Custom Evaluation Dataset
Introduction
CSGHub provides model evaluation tools and supports custom evaluation datasets. Users can upload their own datasets and then use these datasets to evaluate model performance. This document will provide detailed instructions on how to customize evaluation datasets.

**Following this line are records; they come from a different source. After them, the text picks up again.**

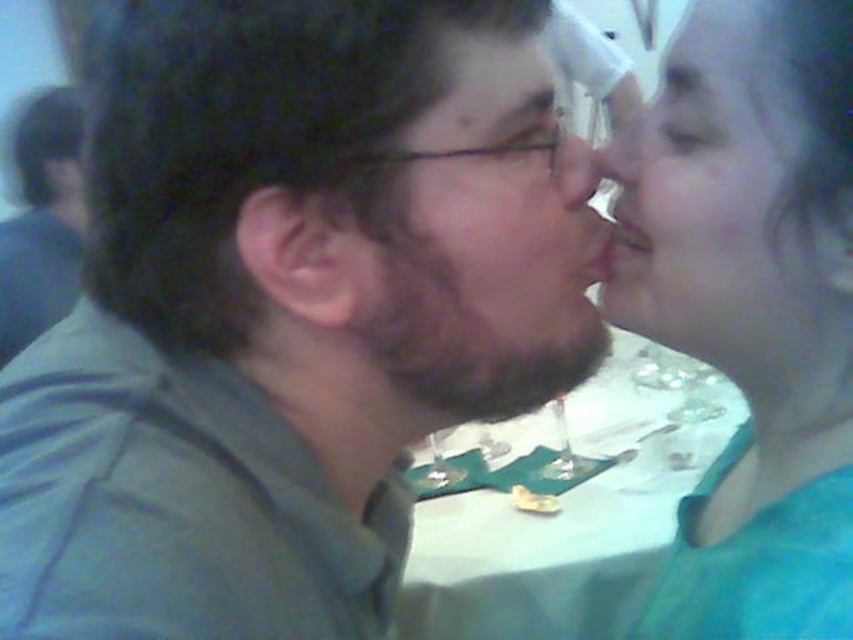
Question: Can you confirm if matte green shirt at center is thinner than smooth skin face at upper right?

Choices:
 (A) no
 (B) yes

Answer: (A)

Question: Which point is closer to the camera taking this photo?

Choices:
 (A) (755, 164)
 (B) (704, 104)
 (C) (570, 172)

Answer: (A)

Question: Among these points, which one is farthest from the camera?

EvalScope Custom Dataset Usage
Multiple Choice Questions (MCQ)
CSV Format
Directory structure:
mcq/
├── example_dev.csv # (Optional) File name format: `{subset_name}_dev.csv`, used for few-shot evaluation
└── example_val.csv # File name format: `{subset_name}_val.csv`, used for actual evaluation data
CSV files should follow this format:
id,question,A,B,C,D,answer
1,通常来说,组成动物蛋白质的氨基酸有____,4种,22种,20种,19种,C
2,血液内存在的下列物质中,不属于代谢终产物的是____。,尿素,尿酸,丙酮酸,二氧化碳,C
JSONL Format
Directory structure:
mcq/
├── example_dev.jsonl # (Optional) File name format: `{subset_name}_dev.jsonl`, used for few-shot evaluation
└── example_val.jsonl # File name format: `{subset_name}_val.jsonl`, used for actual evaluation data
JSONL files should follow this format:
{"id": "1", "question": "